**BRIEF**
Please return the lines, both ends included, that run from the one containing "miliarde de lei, cu" to the last line of the data below, exactly and alone.

**MATERIAL FOR THIS EXERCISE**
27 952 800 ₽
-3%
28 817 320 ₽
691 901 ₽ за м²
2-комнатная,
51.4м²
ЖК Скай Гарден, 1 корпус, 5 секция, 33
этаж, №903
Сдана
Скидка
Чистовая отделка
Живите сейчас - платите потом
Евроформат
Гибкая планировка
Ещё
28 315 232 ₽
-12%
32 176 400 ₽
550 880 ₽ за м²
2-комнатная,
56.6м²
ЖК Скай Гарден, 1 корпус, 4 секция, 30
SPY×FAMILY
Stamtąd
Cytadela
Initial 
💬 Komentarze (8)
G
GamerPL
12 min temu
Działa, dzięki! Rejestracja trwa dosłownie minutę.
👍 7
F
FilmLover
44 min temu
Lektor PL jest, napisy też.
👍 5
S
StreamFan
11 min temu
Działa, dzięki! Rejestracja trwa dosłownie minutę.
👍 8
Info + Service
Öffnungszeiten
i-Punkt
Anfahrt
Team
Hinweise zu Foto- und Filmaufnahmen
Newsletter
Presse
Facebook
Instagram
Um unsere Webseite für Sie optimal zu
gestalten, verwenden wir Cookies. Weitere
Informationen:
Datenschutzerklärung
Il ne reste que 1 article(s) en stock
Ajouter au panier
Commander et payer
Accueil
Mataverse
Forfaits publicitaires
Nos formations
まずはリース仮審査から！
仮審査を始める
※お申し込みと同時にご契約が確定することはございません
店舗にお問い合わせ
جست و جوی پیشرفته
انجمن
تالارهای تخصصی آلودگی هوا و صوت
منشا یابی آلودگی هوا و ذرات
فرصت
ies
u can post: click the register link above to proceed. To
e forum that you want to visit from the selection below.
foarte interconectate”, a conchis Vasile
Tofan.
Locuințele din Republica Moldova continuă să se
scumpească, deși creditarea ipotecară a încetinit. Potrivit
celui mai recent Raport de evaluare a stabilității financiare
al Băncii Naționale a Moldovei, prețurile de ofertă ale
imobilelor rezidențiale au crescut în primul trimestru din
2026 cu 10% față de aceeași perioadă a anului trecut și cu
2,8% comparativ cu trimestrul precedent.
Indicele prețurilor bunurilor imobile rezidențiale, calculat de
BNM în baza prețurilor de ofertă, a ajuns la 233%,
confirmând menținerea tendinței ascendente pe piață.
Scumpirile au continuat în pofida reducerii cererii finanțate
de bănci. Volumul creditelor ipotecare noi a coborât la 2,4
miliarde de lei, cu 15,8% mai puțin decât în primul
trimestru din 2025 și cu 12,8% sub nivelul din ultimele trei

**WRITTEN RESPONSE**
miliarde de lei, cu 15,8% mai puțin decât în primul
trimestru din 2025 și cu 12,8% sub nivelul din ultimele trei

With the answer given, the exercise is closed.